Era um cubículo acanhado, de somente duas cadeiras, aonde se vai porque ao fim de vinte anos falece a coragem de quebrar a rotina.

– Olhe que é boa peça, o homem, meu amigo. – A navalha corria a cara do agente com a leveza da prática que o artritismo ainda não perturbara. – Tem lá aquela mania do dinheiro, e depois? Há bem pior a cada esquina. Por acaso, ontem estava pouco falador. Quis meter chalaça dizendo-lhe que dali a umas horas o banco teria de arranjar uma divisão nova só para o dinheiro dele, e ouvi-lhas tortas. – As paredes, pejadas de espelhos, mostravam os passos do homenzarrão. Seabra reparou que as bainhas das calças desapareciam numas botas felpudas adequadas ao Inverno. – Não estava nos seus dias, não senhor. Talvez a emoção de ir receber aquela maquia…

Não parecia nada um advogado. Jovem, muito louro, camisa de mangas arregaçadas, daria melhor estampa de jornalista.

– É um velho enigmático, sem dúvida. Pediu-me para ter pronto, ontem, o dinheiro em boas notas de mil, ele que tem pavor a transportar valores consigo. Penso que desejaria sentir, uma vez que fosse, a sensação de apertar tanto dinheiro. É que o seu tipo de avareza foge ao padrão comum. Em vez de delirar com o toque do ouro, vibra com a conjunção dos números. É capaz de perder horas com as mais inverosímeis operações que lhe proporciona ou poderá proporcionar a fortuna que tem a render. Quando me propus para o acompanhar ao banco, opôs uma recusa algo seca.
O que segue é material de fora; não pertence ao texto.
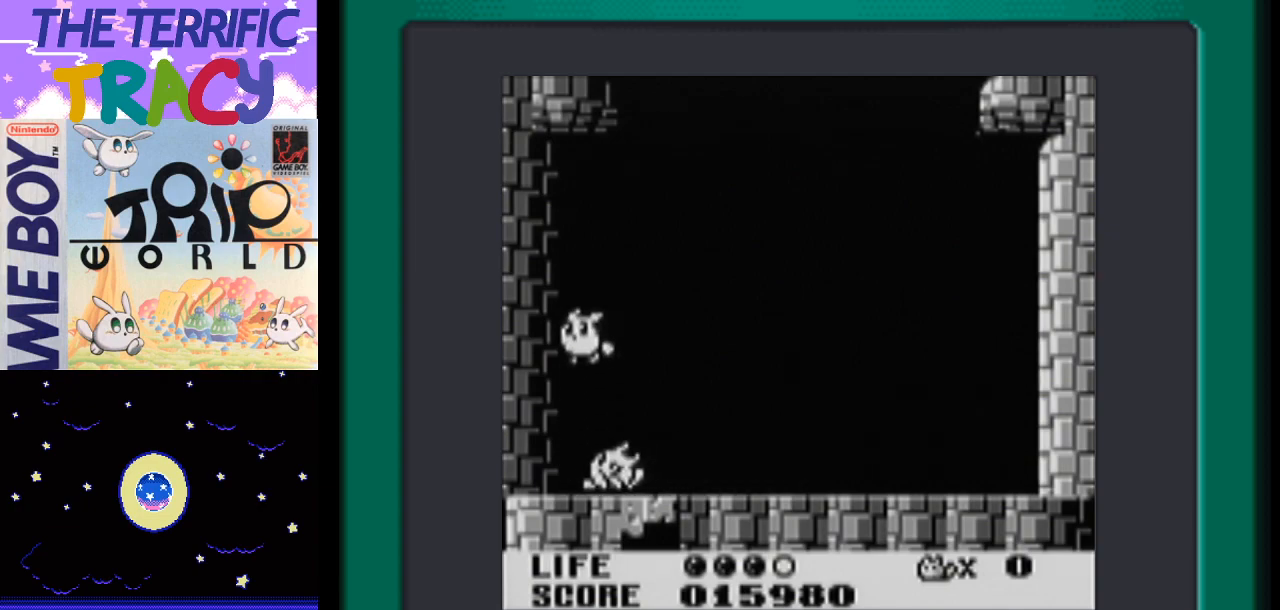
{"buttons": ["B", "DPAD_LEFT"], "events": [[17, "A", "up"], [117, "DPAD_RIGHT", "down"], [333, "B", "down"], [333, "DPAD_LEFT", "down"], [333, "DPAD_RIGHT", "up"], [400, "B", "up"], [450, "B", "down"]]}
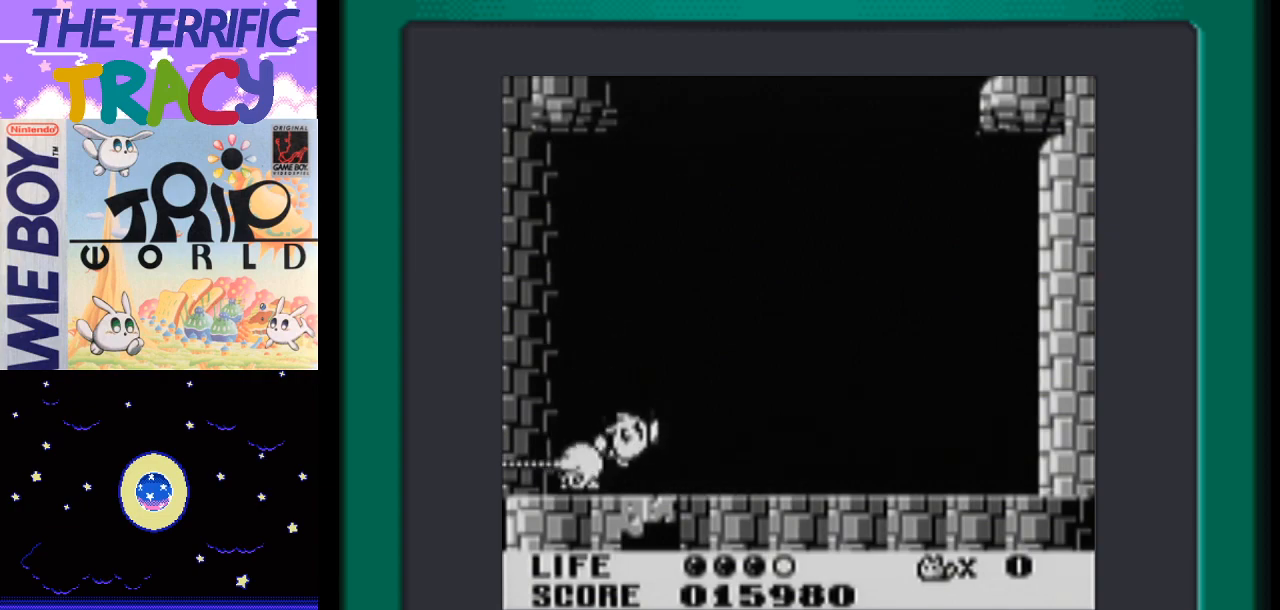
{"buttons": ["DPAD_LEFT"], "events": [[50, "B", "up"], [117, "B", "down"], [150, "DPAD_LEFT", "up"], [217, "B", "up"], [217, "DPAD_LEFT", "down"], [267, "B", "down"], [367, "B", "up"], [417, "B", "down"], [500, "B", "up"]]}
Na tasca, encontrou um exemplar que nunca se terá conformado com o facto de não ter conseguido o lugar de coveiro na terra natal.

– Esse também lá andava com os seus vinagres, lá isso… Veja que perguntei ao estupor do Velho se já tinha metido a «massa» lá no banco, assim na melhor das intenções, que essa gatunagem… Pois só lhe digo que o gajo me manda às fuças que se eu estava à espera de que ele a tivesse ali para lha palmar bem podia ir-me matar! Tamanho desaforo! Claro que tive de mandá-lo à pata que o pôs.

No mesmo café da manhã, tomaram o galão e a torrada que se suspeitava constituir o seu jantar habitual.

– Vinha que nem lhe digo, nunca o vi assim. Já o Nelson, que o serviu de manhã, me dera a sacar das trombas com que ele andava. Como se motivo houvesse! Mamar sem bulir 300 Marias, um «harém» que só nas Arábias! Tristezas dessas não são cá com o filho do meu pai, é o caraças! Mas vá que sempre dei a minha ferroada: «Ó tio, conte aqui ao seu sobrinho afeiçoado quanto é que tem agora no Borges.» Havia de ver e ouvir! De tudo quanto disse e fez, nada confirmava o parentesco.

O sol já não entrava no gabinete da Judiciária. Realmente, sumira-se num lusco-fusco prematuro.

– Eu bem lhe dizia que tínhamos um começo prometedor entre as mãos. Claro que faltam as provas, que virão, estou certo, se malharmos o ferro enquanto em brasa. Olhe, procure ……… e traga-mo cá.

 

PERGUNTA-SE:

Quem vai comparecer perante o inspector? E não se esqueça de basear a sua resposta!